Me río de su adorabilidad.
Después de un rato, trato de dormir en el sofá pero me resulta incómodo.
Anoche tampoco pude dormir bien.
«¿Por qué me impido dormir a su lado cuando todo lo que quiero es estar cerca de ella?
¿Por qué estoy evadiendo mis emociones genuinas?
Si estar con ella se siente tan bien y ella me está cambiando para mejor, entonces ¿por qué mierda no puedo aceptarlo?», me cuestiono.
«El amor hace débil a una persona, y yo nací para gobernar el mundo.
Si me enamoro y me vuelvo débil, ¿cómo mantendré mi dominio?
Por eso estoy huyendo de mis verdaderos sentimientos», me respondo a mí mismo.
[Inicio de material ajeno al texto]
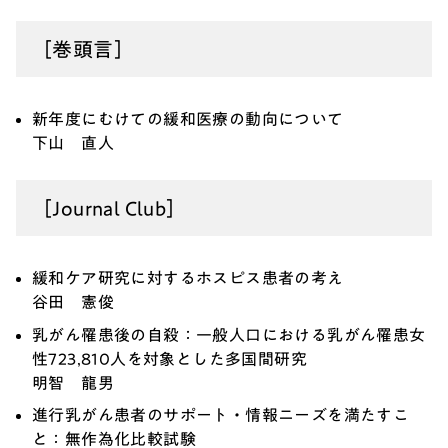
［巻頭言］
新年度にむけての緩和医療の動向について
下山 直人
［Journal Club］
緩和ケア研究に対するホスピス患者の考え
谷田 憲俊
乳がん罹患後の自殺：一般人口における乳がん罹患女
性723,810人を対象とした多国間研究
明智 龍男
進行乳がん患者のサポート・情報ニーズを満たすこ
と：無作為化比較試験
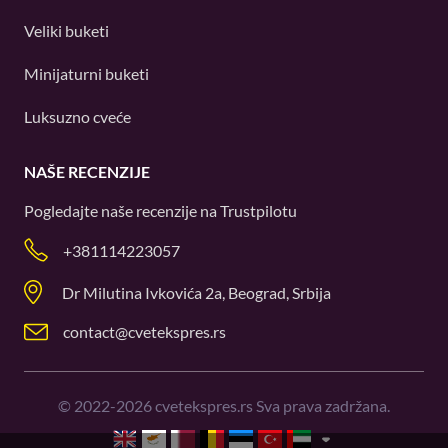
Veliki buketi
Minijaturni buketi
Luksuzno cveće
NAŠE RECENZIJE
Pogledajte naše recenzije na
Trustpilotu
+381114223057
Dr Milutina Ivkovića 2a, Beograd, Srbija
contact@cvetekspres.rs
©
2022-2026
cvetekspres.rs Sva prava zadržana.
Sin embargo, ahora estoy agotado de huir y fingir ser la persona que era antes porque he cambiado.
Ya no puedo lastimar a mi Alicia.
Un alma pura como la suya no merece el dolor que le he infligido.
Aceptando mis sentimientos, camino hacia la cama y me acuesto de lado, frente a ella, y me quedo dormido al instante mientras admiro su rostro angelical.
Duermo con mi sumisa, rompiendo yo mismo mis reglas.
Sin embargo, ahora ya no me importa ninguna de las malditas reglas que hice antes de conocer esta alma pura.
Me he dado cuenta de que ella no merece nada del dolor que le he infligido.